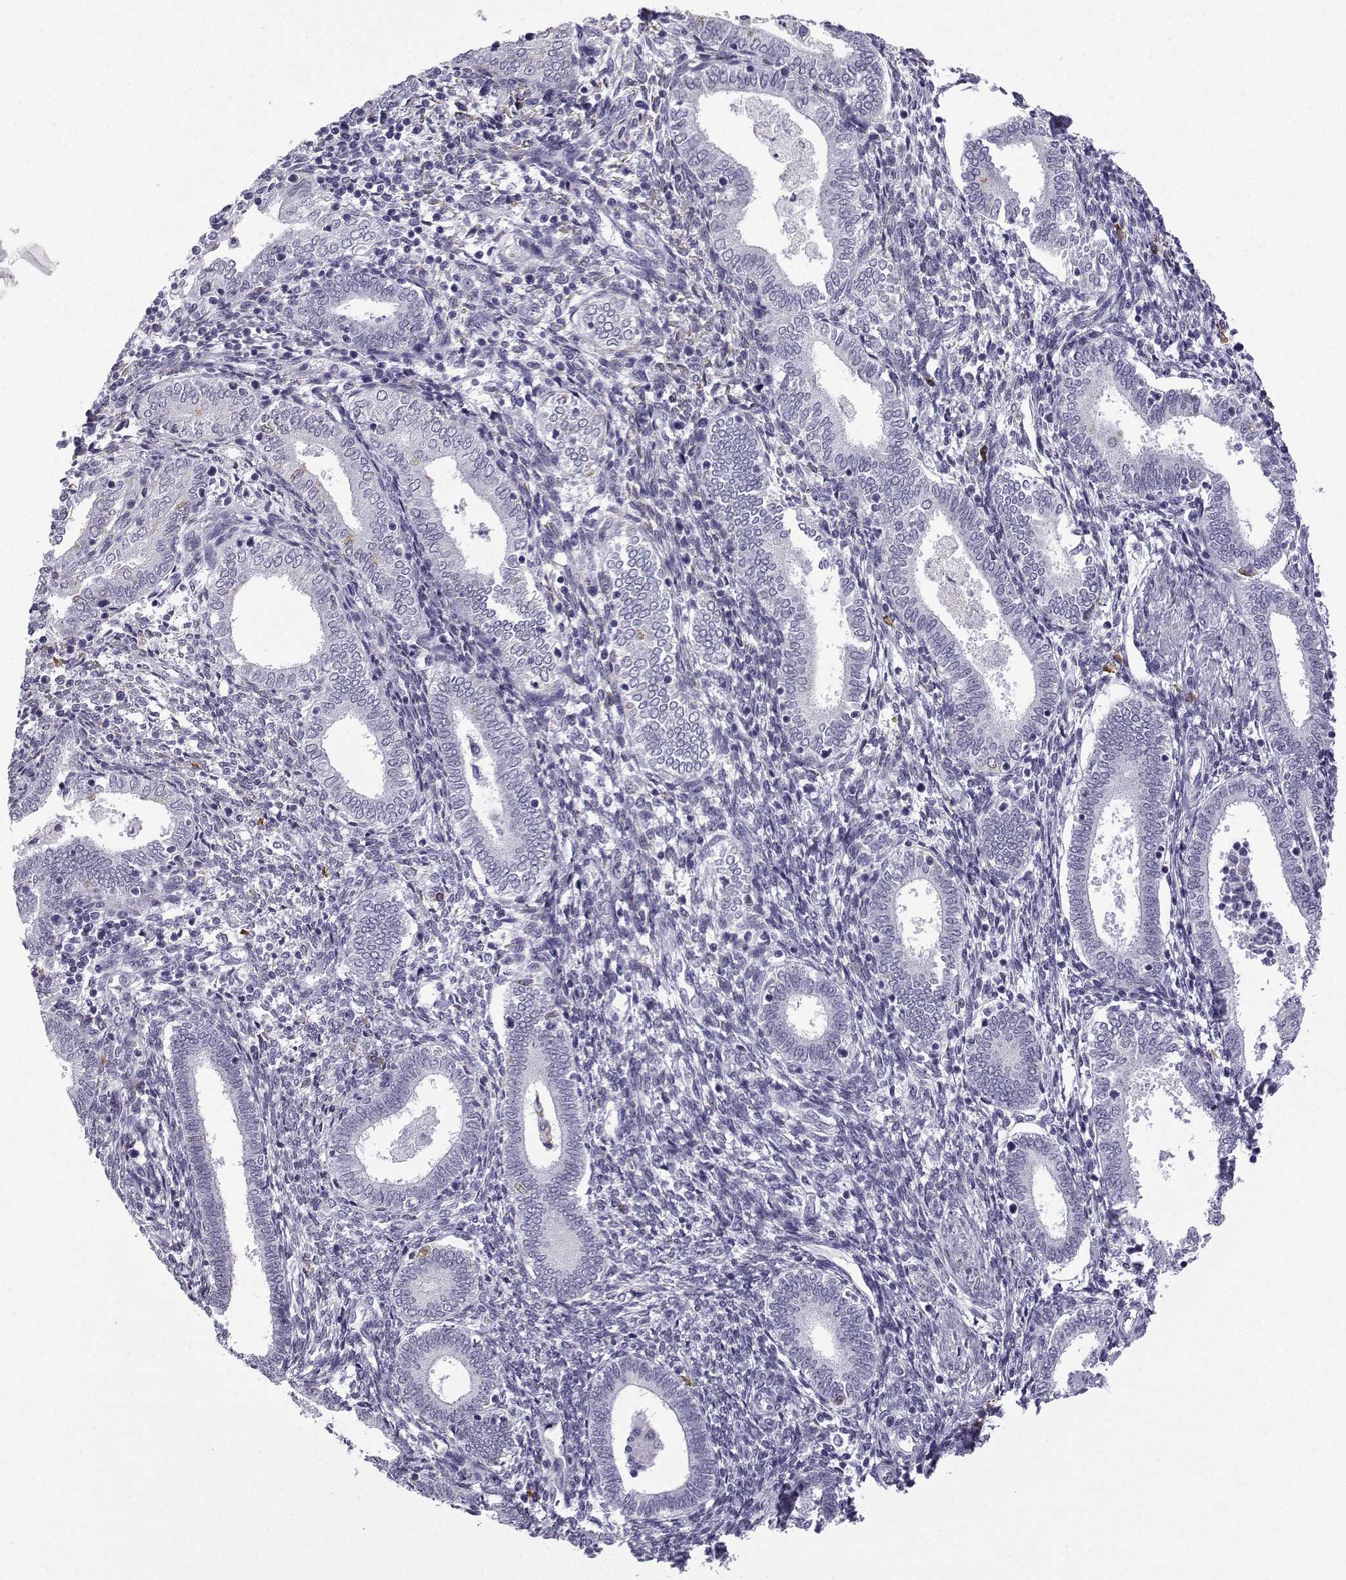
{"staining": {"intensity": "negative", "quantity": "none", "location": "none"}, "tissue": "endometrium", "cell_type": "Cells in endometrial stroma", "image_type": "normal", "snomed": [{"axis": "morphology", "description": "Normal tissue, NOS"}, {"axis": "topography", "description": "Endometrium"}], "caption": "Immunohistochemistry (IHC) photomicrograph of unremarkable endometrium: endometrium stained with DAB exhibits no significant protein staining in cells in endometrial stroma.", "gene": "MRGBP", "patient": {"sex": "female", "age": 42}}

==

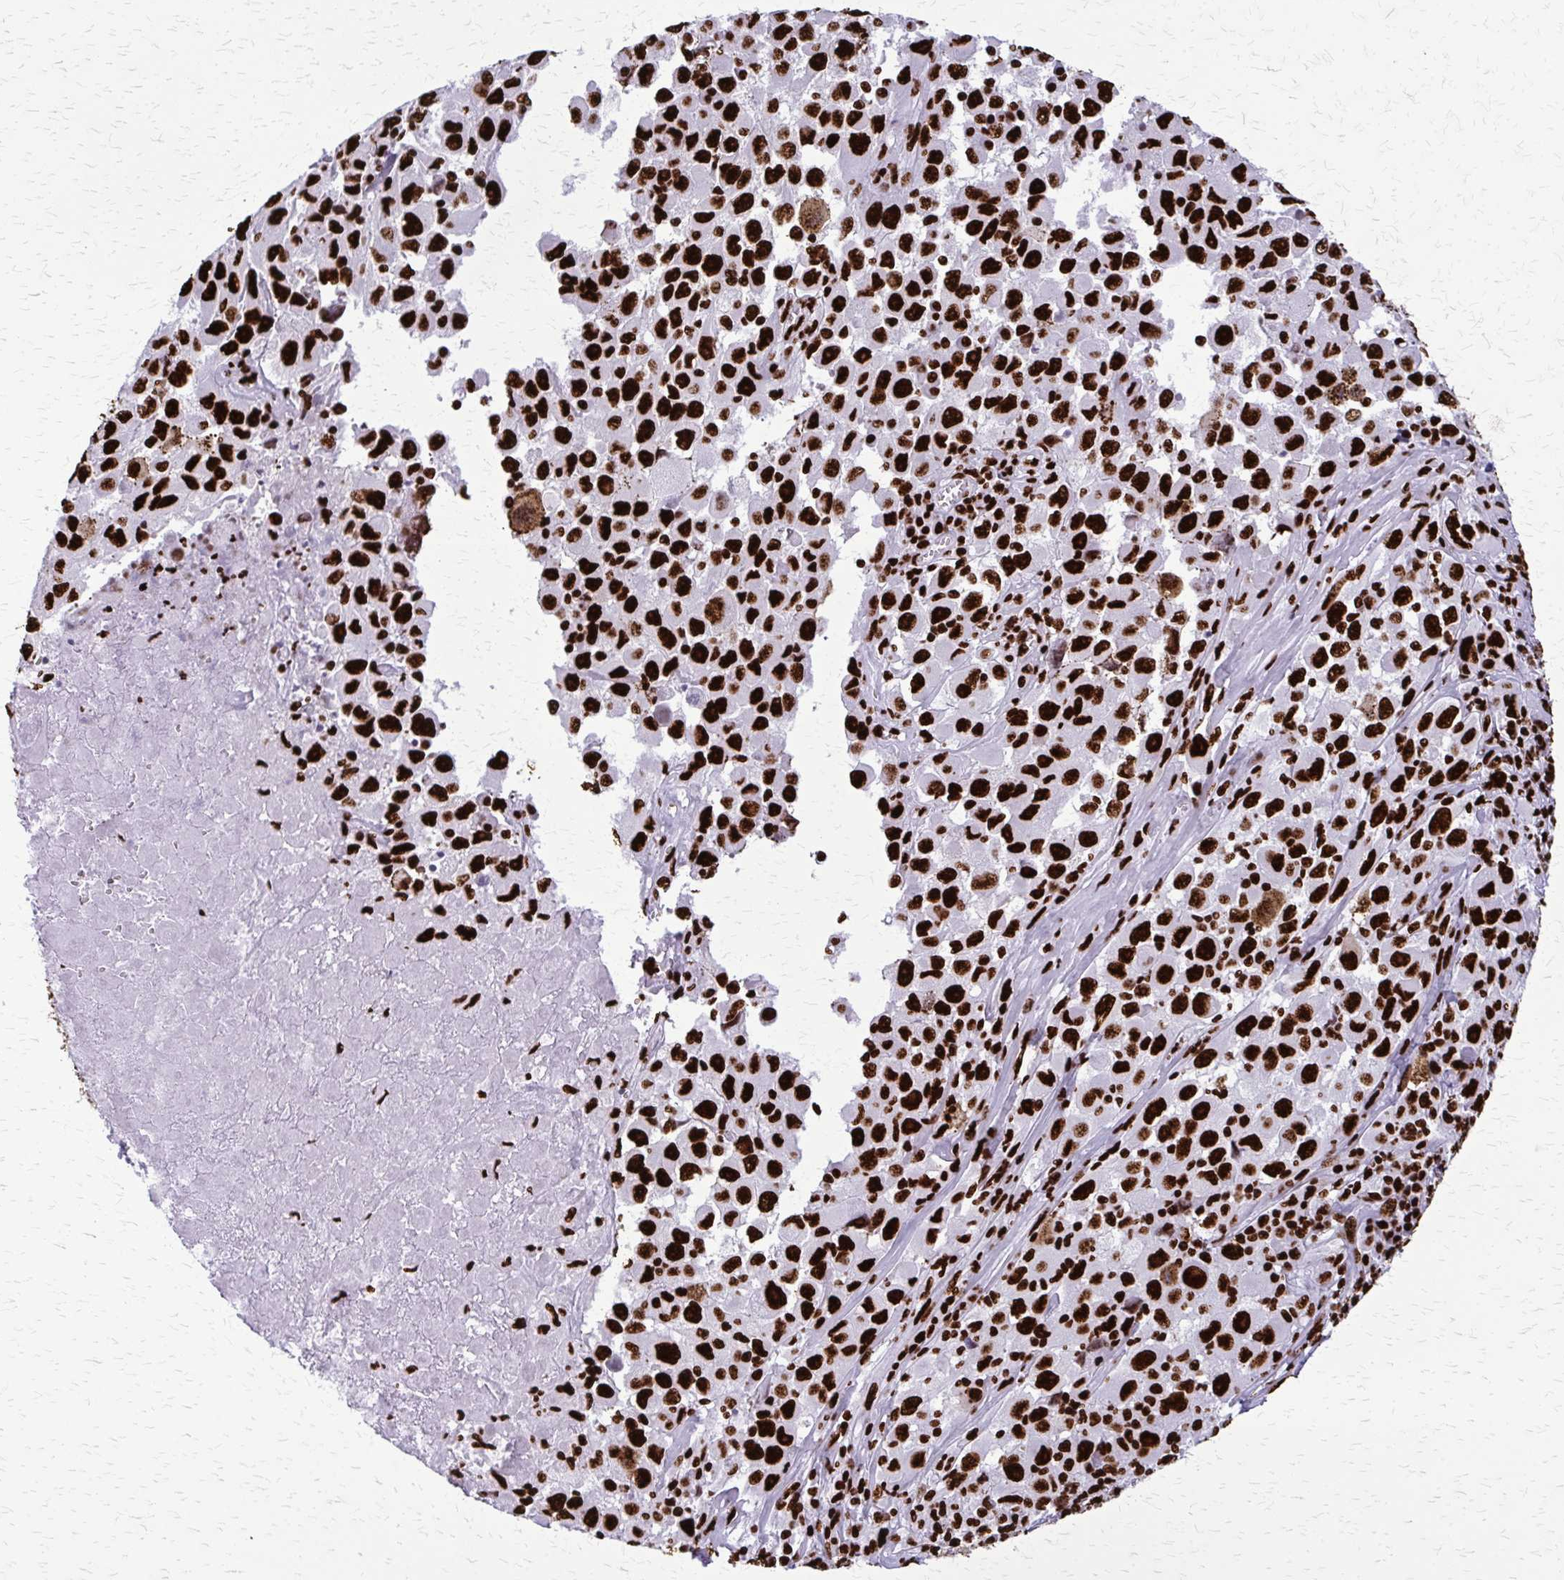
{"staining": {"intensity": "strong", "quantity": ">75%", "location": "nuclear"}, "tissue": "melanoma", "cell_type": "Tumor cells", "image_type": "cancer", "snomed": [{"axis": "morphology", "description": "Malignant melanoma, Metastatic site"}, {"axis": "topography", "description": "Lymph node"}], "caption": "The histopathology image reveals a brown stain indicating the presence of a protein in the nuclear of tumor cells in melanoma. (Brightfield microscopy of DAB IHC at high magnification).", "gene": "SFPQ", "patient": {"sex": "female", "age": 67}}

==

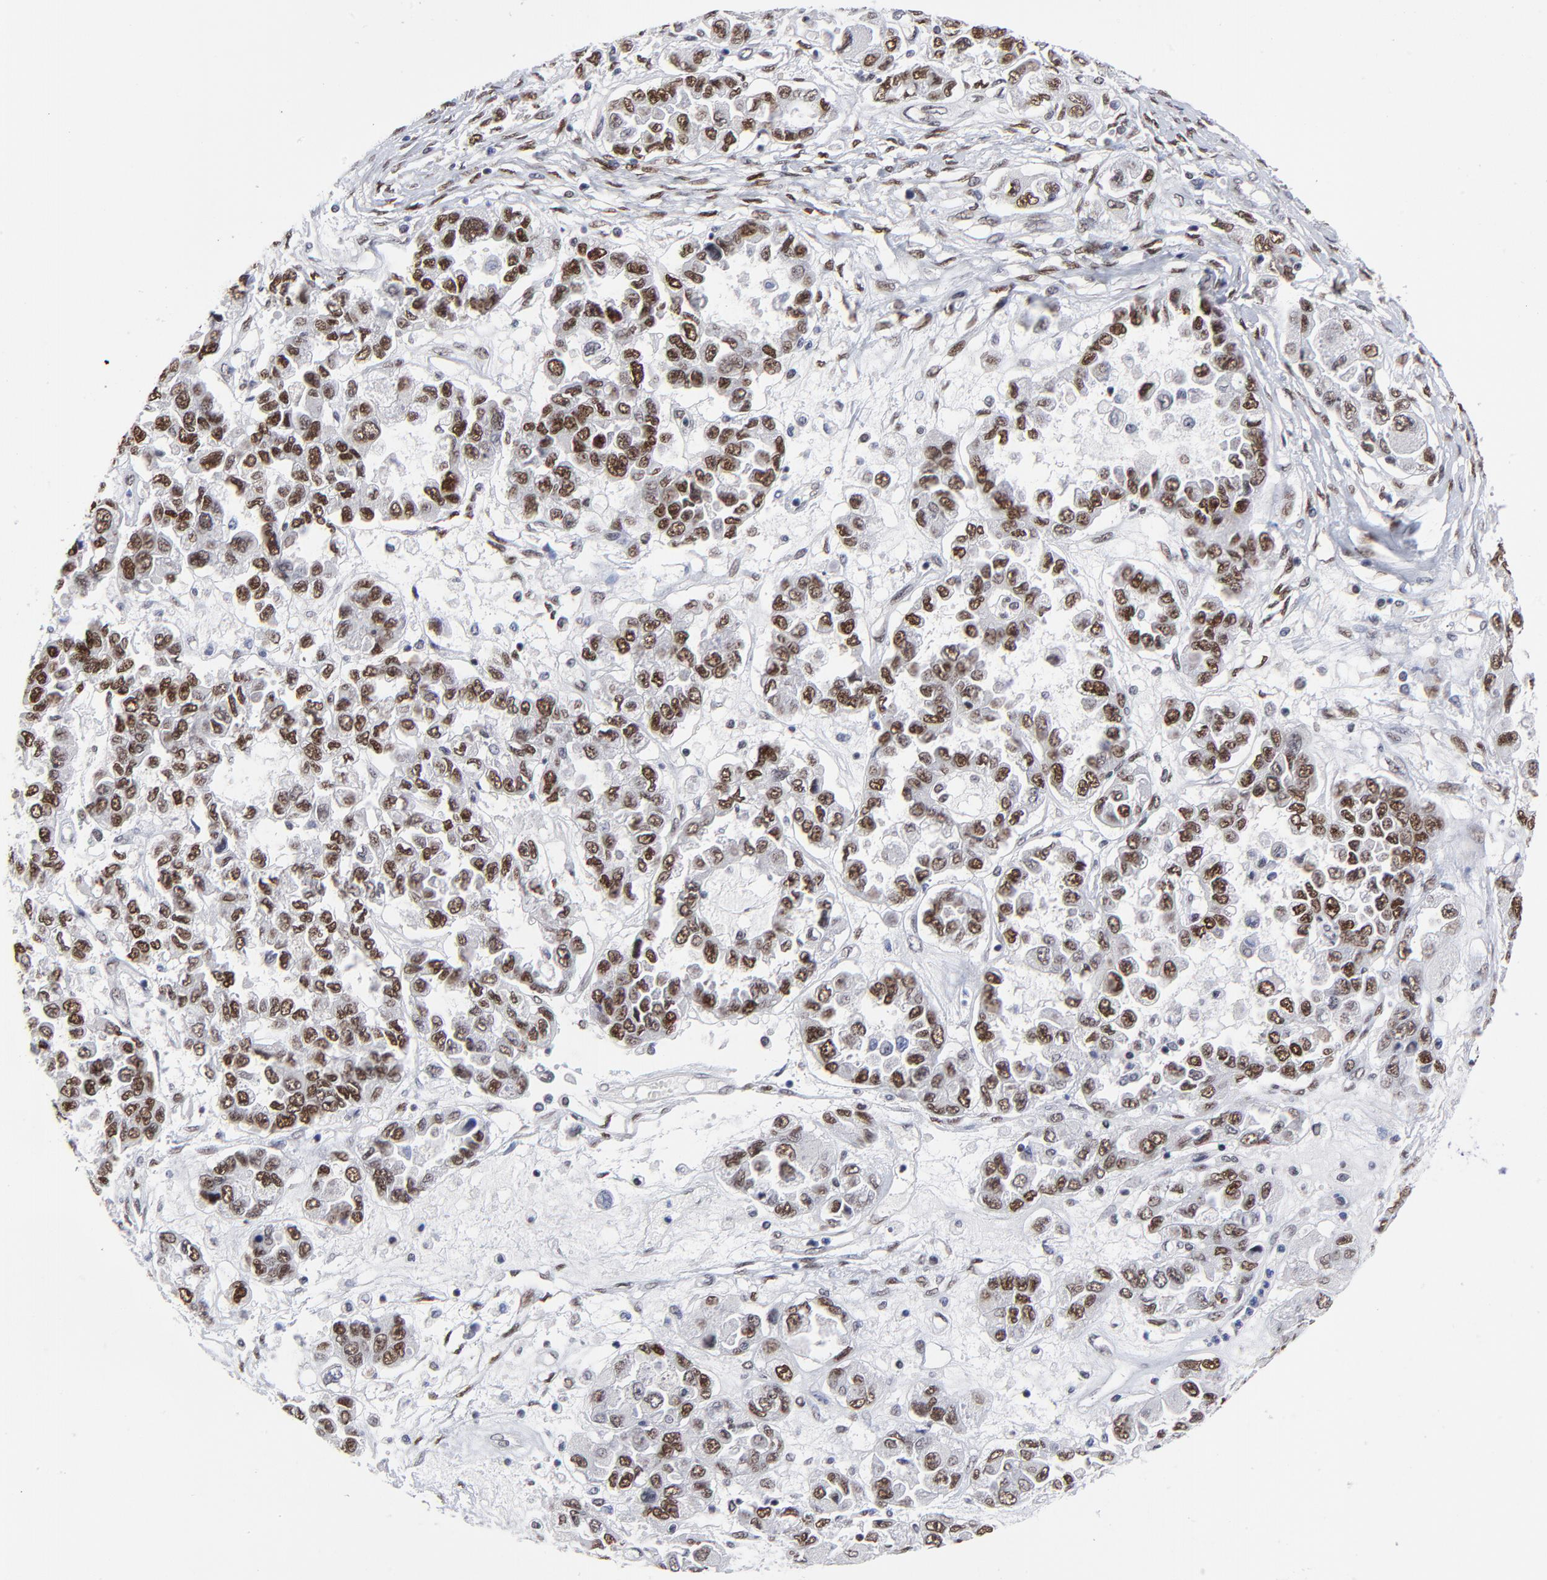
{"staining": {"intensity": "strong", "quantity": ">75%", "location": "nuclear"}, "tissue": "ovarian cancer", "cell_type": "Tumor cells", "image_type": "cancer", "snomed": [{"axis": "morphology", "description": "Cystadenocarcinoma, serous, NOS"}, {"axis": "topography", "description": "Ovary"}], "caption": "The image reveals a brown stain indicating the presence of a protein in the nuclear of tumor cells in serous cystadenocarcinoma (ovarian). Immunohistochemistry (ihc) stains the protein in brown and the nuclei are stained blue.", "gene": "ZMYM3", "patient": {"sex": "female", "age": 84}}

### INSTRUCTIONS FOR THE TASK
Every line above with the string "indicating" in it needs to be copied.

### TASK ANSWER
{"staining": {"intensity": "strong", "quantity": ">75%", "location": "nuclear"}, "tissue": "melanoma", "cell_type": "Tumor cells", "image_type": "cancer", "snomed": [{"axis": "morphology", "description": "Malignant melanoma, Metastatic site"}, {"axis": "topography", "description": "Lymph node"}], "caption": "The histopathology image reveals a brown stain indicating the presence of a protein in the nuclear of tumor cells in melanoma. (Brightfield microscopy of DAB IHC at high magnification).", "gene": "SFPQ", "patient": {"sex": "female", "age": 67}}
{"staining": {"intensity": "strong", "quantity": ">75%", "location": "nuclear"}, "tissue": "ovarian cancer", "cell_type": "Tumor cells", "image_type": "cancer", "snomed": [{"axis": "morphology", "description": "Cystadenocarcinoma, serous, NOS"}, {"axis": "topography", "description": "Ovary"}], "caption": "The image reveals a brown stain indicating the presence of a protein in the nuclear of tumor cells in serous cystadenocarcinoma (ovarian). Immunohistochemistry (ihc) stains the protein in brown and the nuclei are stained blue.", "gene": "ZMYM3", "patient": {"sex": "female", "age": 84}}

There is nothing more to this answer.